Recordó entonces D. Fadrique la promesa incumplida para con la Universidad. Así, para que no volviera a aparecérsele el fantasma de su progenitor, dispuso la entrega de los maravedís acordados para la obra de la capilla y un juro perpetuo de otros treinta mil para mantener las capellanías dispuestas por su padre, todo ello plasmado en una escritura pública en febrero de 1510.
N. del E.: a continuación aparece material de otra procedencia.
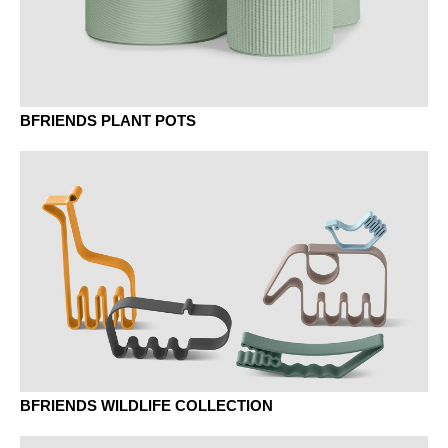
BFRIENDS PLANT POTS
BFRIENDS WILDLIFE COLLECTION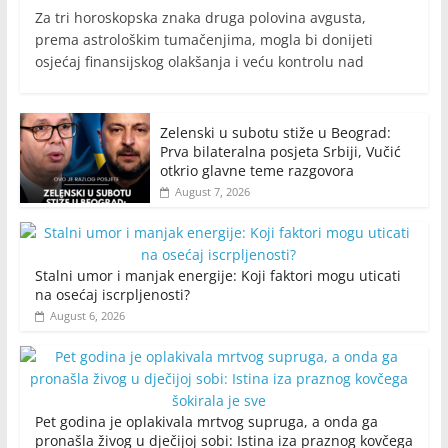
Za tri horoskopska znaka druga polovina avgusta,
prema astrološkim tumačenjima, mogla bi donijeti
osjećaj finansijskog olakšanja i veću kontrolu nad
Zelenski u subotu stiže u Beograd:
Prva bilateralna posjeta Srbiji, Vučić
otkrio glavne teme razgovora
August 7, 2026
Stalni umor i manjak energije: Koji faktori mogu uticati
na osećaj iscrpljenosti?
August 6, 2026
Pet godina je oplakivala mrtvog supruga, a onda ga
pronašla živog u dječijoj sobi: Istina iza praznog kovčega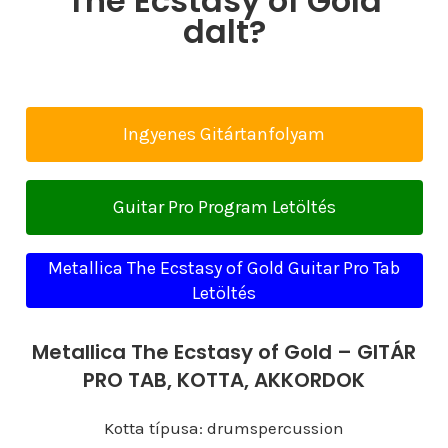
The Ecstasy of Gold
dalt?
Ingyenes Gitártanfolyam
Guitar Pro Program Letöltés
Metallica The Ecstasy of Gold Guitar Pro Tab
Letöltés
Metallica The Ecstasy of Gold – GITÁR
PRO TAB, KOTTA, AKKORDOK
Kotta típusa: drumspercussion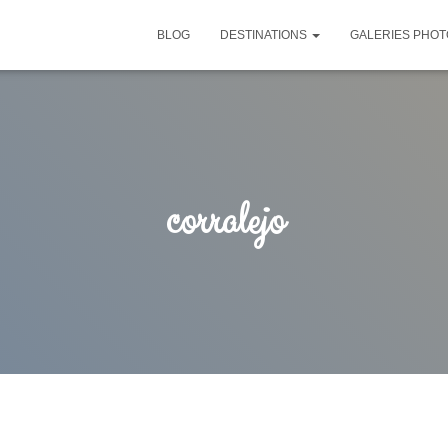
BLOG
DESTINATIONS
GALERIES PHOT
corralejo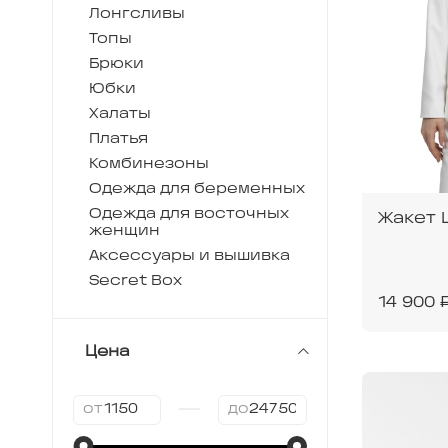
Лонгсливы
Топы
Брюки
Юбки
Халаты
Платья
Комбинезоны
Одежда для беременных
Одежда для восточных
Жакет 
женщин
Аксессуары и вышивка
Secret Box
14 900 
Цена
—
от
до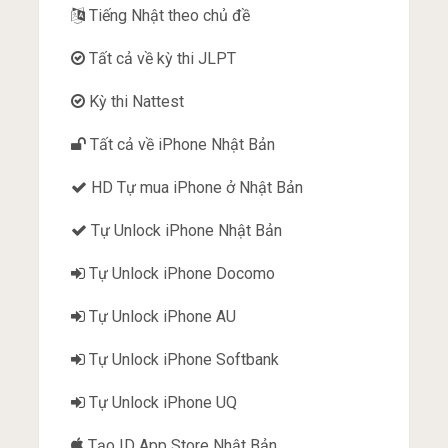
Tiếng Nhật theo chủ đề
Tất cả về kỳ thi JLPT
Kỳ thi Nattest
Tất cả về iPhone Nhật Bản
HD Tự mua iPhone ở Nhật Bản
Tự Unlock iPhone Nhật Bản
Tự Unlock iPhone Docomo
Tự Unlock iPhone AU
Tự Unlock iPhone Softbank
Tự Unlock iPhone UQ
Tạo ID App Store Nhật Bản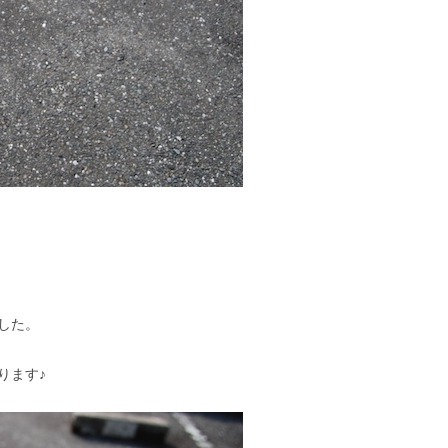
した。
ります♪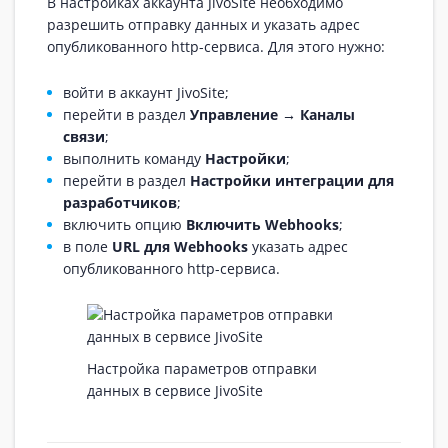
В настройках аккаунта JivoSite необходимо
разрешить отправку данных и указать адрес
опубликованного http-сервиса. Для этого нужно:
войти в аккаунт JivoSite;
перейти в раздел
Управление → Каналы
связи
;
выполнить команду
Настройки
;
перейти в раздел
Настройки интеграции для
разработчиков
;
включить опцию
Включить Webhooks
;
в поле
URL для Webhooks
указать адрес
опубликованного http-сервиса.
Настройка параметров отправки
данных в сервисе JivoSite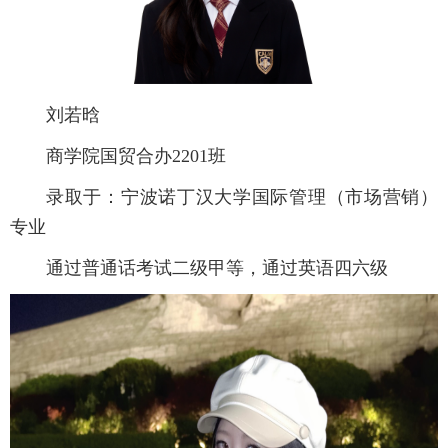
刘若晗
商学院国贸合办2201班
录取于：宁波诺丁汉大学国际管理（市场营销）
专业
通过普通话考试二级甲等，通过英语四六级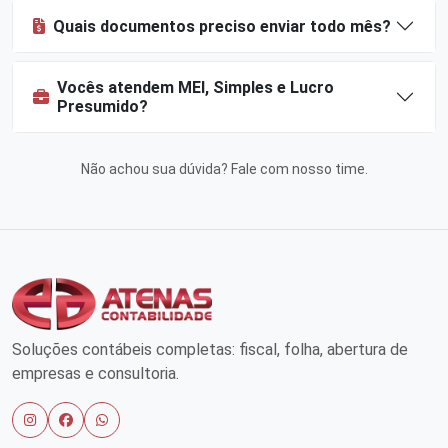
Quais documentos preciso enviar todo mês?
Vocês atendem MEI, Simples e Lucro
Presumido?
Não achou sua dúvida?
Fale com nosso time
.
Soluções contábeis completas: fiscal, folha, abertura de
empresas e consultoria.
La construcción de la capilla culminó en 1516, siendo consagrada más tarde, con la advocación de San Juan Evangelista. Se encontraba ubicada en el espacio que en la actualidad ocupa el edificio Rector Fernando Tejerina de la Universidad vallisoletana, en la confluencia de la Plaza de Santa Cruz con la calle de la Librería. En esta última se situaba su ábside en el que destacaban el escudo real, el de la Universidad y el de su fundador, D. Alonso Enríquez. La capilla, constituyó el espacio más representativo y solemne de la Universidad, tanto en sus aspectos religiosos como en los académicos. En ella se celebraban la inauguración del curso, funerales por profesores y reyes, claustros, oposiciones y concesiones de grados, entre otras solemnidades. Además acogió otras funciones, como la de archivo universitario, hasta su demolición a principios del siglo XX.